Tuesday, January 25, 2011

Long term effects on the gold price could be spectacular

Long term effects on the gold price could be spectacular - Lawrence Williams - Mineweb PDF Print E-mail

Some existing housing sales seem to be picking up in the U.S., some U.S job statistics suggest the rate of employment fall-off could be declining, Portugal managed to find buyers for its recent bond sale - are these all signals that the U.S. in particular, and the world in general are coming slowly but surely out of recession? The public, clutching at straws regains a little confidence. Markets rise, industrial metals surge in price and gold stutters and falls back. But maybe this is yet another false dawn and will lead to weeping and gnashing of teeth by the fall.

The structural problems underlying the West are still virtually all with us. Maybe they have eased a little, but we are still swimming in a sea of debt and, nastily, as if yet another fury is waiting in the wings to strike, the first signs of potentially high inflation to come are appearing after what has, in reality, to be described as a deflationary period. The banks hold vast mortgage related debt which is far less secure than it might appear in their books, and no-one ever seems to raise the spectre of possibly uncollectable credit card debt!
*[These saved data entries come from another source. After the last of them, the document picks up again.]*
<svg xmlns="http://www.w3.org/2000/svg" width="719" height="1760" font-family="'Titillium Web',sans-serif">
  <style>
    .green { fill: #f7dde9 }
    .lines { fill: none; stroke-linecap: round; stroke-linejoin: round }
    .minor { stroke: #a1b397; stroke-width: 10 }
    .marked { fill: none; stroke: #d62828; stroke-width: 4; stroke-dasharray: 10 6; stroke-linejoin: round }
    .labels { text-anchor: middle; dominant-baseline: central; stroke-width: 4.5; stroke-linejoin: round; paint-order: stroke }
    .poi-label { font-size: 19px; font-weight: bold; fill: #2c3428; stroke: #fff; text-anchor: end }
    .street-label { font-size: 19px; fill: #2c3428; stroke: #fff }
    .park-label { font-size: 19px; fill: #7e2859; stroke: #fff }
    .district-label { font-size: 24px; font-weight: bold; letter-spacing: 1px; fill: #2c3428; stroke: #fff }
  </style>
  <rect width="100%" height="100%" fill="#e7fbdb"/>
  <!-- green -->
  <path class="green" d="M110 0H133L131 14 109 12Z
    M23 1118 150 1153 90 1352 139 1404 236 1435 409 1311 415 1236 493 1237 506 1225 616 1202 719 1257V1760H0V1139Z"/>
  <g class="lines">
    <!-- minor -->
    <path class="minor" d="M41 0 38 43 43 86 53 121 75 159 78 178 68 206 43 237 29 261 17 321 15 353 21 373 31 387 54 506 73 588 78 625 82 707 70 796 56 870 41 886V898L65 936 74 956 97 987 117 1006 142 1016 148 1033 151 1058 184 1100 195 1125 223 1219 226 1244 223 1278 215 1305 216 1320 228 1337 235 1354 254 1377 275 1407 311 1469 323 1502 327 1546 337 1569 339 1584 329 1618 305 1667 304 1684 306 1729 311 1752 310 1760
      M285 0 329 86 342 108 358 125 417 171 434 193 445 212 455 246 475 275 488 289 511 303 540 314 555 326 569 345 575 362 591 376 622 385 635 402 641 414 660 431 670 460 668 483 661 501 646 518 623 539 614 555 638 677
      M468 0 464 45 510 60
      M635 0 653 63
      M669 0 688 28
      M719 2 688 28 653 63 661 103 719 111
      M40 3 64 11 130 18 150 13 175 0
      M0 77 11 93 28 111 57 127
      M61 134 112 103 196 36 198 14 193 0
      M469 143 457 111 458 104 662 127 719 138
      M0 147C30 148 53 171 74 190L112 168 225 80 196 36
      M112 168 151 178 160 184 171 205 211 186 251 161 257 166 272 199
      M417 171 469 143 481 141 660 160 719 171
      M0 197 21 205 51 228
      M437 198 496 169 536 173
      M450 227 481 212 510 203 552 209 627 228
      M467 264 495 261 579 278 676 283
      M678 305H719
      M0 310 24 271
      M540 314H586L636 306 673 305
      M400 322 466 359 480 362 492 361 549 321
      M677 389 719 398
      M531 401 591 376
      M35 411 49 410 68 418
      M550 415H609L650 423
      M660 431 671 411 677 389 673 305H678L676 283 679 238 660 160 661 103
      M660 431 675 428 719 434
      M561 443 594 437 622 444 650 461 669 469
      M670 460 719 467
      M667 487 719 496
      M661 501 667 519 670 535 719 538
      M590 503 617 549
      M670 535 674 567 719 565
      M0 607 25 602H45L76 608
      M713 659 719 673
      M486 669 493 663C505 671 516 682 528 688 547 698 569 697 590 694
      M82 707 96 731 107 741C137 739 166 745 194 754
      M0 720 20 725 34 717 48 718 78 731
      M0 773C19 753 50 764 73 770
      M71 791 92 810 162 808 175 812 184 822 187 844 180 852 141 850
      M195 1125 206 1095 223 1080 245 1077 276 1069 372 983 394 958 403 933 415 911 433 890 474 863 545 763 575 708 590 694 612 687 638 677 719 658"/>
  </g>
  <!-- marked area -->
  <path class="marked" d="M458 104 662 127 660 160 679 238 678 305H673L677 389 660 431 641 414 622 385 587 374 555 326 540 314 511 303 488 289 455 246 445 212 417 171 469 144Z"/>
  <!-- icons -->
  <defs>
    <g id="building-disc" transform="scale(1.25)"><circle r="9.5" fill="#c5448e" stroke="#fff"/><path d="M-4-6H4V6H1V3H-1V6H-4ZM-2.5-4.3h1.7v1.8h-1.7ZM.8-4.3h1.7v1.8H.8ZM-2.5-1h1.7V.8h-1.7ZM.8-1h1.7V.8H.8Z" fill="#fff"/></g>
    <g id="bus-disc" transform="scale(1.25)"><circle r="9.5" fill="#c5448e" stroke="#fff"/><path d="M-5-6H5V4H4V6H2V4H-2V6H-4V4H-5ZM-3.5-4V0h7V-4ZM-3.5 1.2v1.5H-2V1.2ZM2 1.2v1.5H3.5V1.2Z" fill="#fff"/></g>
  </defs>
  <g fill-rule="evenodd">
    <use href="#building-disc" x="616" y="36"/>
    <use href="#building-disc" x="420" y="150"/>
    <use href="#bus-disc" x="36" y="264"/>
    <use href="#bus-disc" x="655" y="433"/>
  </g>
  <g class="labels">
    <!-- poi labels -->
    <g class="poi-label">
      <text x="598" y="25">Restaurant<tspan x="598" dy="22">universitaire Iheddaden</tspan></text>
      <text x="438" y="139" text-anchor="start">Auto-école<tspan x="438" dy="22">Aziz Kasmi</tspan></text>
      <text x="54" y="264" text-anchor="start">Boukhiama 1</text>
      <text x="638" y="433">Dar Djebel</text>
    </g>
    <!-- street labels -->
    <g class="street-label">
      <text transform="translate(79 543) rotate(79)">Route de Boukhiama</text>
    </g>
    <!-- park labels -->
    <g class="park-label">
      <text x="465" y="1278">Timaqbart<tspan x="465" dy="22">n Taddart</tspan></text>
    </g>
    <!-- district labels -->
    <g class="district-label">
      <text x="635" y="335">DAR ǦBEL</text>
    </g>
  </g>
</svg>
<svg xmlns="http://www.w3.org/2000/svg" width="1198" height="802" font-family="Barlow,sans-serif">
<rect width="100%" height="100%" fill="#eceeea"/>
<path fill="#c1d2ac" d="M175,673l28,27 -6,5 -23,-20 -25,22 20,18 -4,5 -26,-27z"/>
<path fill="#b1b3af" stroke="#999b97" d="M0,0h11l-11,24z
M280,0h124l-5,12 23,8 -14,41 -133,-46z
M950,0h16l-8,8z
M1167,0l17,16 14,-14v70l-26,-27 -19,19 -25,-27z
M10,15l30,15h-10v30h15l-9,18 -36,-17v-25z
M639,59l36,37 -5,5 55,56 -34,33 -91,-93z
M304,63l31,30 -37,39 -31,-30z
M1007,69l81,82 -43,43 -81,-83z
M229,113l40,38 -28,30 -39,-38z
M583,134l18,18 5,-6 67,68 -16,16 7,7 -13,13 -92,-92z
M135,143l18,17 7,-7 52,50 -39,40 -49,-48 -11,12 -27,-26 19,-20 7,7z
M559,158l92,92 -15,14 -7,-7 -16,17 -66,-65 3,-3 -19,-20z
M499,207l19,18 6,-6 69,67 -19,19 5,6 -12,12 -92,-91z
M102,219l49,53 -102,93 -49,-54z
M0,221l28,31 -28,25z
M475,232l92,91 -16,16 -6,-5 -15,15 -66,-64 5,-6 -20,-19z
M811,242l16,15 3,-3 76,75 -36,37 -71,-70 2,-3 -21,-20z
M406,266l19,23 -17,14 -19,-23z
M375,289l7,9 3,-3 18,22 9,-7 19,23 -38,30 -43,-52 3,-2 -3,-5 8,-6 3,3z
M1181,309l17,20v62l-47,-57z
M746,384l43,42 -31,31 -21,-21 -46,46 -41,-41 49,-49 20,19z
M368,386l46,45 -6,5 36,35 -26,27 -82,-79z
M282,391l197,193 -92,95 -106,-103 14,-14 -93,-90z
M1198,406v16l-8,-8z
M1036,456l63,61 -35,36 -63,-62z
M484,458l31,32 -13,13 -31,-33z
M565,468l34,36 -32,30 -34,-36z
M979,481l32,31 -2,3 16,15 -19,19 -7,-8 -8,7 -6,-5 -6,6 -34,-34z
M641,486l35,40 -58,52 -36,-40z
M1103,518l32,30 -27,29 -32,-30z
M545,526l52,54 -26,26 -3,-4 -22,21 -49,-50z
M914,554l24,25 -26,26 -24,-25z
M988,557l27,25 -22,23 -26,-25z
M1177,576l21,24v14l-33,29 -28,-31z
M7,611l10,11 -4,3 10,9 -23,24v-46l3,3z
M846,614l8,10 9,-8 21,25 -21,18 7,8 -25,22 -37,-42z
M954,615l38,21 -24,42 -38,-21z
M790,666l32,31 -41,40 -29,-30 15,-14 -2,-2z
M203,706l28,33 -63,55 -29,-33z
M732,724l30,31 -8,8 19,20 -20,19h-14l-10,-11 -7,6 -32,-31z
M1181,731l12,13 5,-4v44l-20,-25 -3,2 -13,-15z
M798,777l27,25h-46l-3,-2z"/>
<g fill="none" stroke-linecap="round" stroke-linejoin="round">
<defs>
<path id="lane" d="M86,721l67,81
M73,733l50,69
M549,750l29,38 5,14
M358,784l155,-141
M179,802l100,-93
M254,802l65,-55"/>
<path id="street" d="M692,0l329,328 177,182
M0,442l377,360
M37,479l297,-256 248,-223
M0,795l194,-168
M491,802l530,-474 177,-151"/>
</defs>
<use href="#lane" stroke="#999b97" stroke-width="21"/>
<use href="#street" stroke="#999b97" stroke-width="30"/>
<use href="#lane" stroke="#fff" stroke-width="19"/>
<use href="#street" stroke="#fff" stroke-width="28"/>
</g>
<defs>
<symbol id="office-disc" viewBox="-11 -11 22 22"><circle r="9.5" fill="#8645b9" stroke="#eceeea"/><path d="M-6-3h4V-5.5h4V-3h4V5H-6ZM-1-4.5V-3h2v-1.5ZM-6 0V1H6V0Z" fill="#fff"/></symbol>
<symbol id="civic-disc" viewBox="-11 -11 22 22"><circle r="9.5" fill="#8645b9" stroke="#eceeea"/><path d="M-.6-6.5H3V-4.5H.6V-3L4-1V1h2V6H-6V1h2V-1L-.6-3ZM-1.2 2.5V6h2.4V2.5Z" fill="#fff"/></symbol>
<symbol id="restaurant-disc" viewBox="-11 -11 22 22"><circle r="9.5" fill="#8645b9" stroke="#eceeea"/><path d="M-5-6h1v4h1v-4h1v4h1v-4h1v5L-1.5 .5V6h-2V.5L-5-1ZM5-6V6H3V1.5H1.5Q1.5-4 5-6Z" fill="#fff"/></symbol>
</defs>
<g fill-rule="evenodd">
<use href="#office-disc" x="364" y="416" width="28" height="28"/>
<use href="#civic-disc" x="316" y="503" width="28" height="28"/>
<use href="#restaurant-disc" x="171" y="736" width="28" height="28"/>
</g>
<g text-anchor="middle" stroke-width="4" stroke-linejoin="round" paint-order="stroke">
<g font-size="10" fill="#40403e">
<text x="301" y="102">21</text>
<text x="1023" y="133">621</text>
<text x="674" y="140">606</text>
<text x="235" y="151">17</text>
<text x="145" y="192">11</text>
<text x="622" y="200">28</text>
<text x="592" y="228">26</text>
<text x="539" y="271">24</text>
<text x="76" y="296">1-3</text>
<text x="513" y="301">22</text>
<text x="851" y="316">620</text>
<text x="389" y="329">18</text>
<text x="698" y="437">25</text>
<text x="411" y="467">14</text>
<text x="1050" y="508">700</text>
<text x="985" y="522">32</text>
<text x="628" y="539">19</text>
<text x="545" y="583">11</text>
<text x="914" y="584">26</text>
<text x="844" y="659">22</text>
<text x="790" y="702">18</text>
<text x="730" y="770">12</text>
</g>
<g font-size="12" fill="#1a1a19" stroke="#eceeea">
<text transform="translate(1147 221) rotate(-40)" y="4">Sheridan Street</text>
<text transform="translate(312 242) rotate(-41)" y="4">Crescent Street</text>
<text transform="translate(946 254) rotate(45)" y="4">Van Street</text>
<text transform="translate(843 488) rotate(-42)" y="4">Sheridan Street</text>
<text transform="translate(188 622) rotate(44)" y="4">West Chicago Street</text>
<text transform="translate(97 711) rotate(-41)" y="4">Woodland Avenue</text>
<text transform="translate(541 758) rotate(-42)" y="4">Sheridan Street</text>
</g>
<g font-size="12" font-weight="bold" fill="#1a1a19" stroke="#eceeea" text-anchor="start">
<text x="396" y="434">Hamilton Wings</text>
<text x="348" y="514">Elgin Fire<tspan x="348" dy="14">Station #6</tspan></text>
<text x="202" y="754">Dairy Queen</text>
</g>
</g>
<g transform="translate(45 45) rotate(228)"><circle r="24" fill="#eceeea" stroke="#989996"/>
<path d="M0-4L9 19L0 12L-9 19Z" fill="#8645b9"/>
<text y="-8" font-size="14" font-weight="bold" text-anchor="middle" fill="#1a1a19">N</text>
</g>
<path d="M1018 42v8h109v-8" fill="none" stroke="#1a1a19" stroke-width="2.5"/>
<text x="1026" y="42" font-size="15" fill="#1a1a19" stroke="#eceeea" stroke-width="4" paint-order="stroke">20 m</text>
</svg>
Printing money on the scale the U.S. and the Europeans have been doing HAS to lead to serious inflation - otherwise all economic theory (and logic) is bunk! But it isn't just inflation in the countries which are printing the money. The huge increases in the world's principal reserve currencies, the dollar, the euro and to a far lesser extent these days the pound sterling, is effectively exporting even greater inflationary pressures into the rapidly expanding third world economies. To a large extent that is why the Chinese are so unhappy with the U.S. Quantitative Easing programme and why it is leading to serious argumentative rhetoric between the two superpowers.

China, for example, is already seeing serious inflation developing and is slowly, but surely, tightening its internal finances in an effort to nip this in the bud - and that is partly why metals prices are in such a volatile stage at the moment with so much depending on ever-increasing Chinese demand to keep them rising - or at the least where they already are. Rapidly rising inflation in a country with 1.3 billion people is a major worry for a government intent on keeping the lid on any signs of potential unrest and tightening could lead to a slowdown.

And, as pointed out above, national and local debt problems and potential restructurings and defaults are not going to go away. For many the costs of servicing the huge debt build alone are close to, or greater than, their revenue-raising capabilities, let alone repaying the principal. Some defaults would seem inevitable. Governments, where they can, are just printing money to alleviate their own problems and are thus building up even greater problems ahead. Already the pressures to replace the dollar as the global reserve currency are beginning to build as it effectively devalues itself. Arguably the rise in the price of gold, in dollars, over the past 10 years, is in reality only a reflection of the fall in value of the greenback on the global front.

Interestingly many commentators who are now writing off gold are doing so on the basis that improving stock markets mean that investors are now taking their money out of gold and putting it into the general markets where they feel the returns may be better. The continuing ‘gold is in a bubble' brigade are also contributing to nervousness among the speculative element within the investment community - but they would do well to remember October 2008. It could happen again - this year even - with stocks decimated, fortunes lost, and even gold suffered as holders needed to sell anything that was liquid to cover their losses elsewhere. But gold regained its levels within a couple of months while many stocks are still not back up to their pre-crash levels over two years later. The smart investor will still continue to keep gold in the portfolio as insurance against any similar market crash.

But why sell gold because markets are improving anyway? Gold has been advancing for the past ten or eleven years regardless of whether the markets were rising or falling. Maybe the correlation between gold and inflation protection is not quite what some pundits make out, but overall it is probably a safer place to put one's money than stocks or banks.

And perhaps the best reason to hold gold is that that is what the Chinese and Indians do. Not that they are necessarily smarter individually than the Caucasians, but they have longer collective memories and know that gold has stood the test of time as a protector of wealth - and with their rapidly growing economies and huge growth of individual incomes as a result, more and more are buying gold. Between them, in the next five years or so, gold imports into India and China alone could account for 75% or even more of global mined gold production, let alone that into other Eastern and Middle Eastern nations with a propensity to hold gold against a rainy day. They are turning traditional gold supply/demand statistics on their head and on this point alone, the long term effect on the gold price could be spectacular even regardless of the structural horrors inherent in Western World economies. Take the two together and maybe some of the seemingly huge over the top predictions for the gold price may not seem quite so ridiculous after all.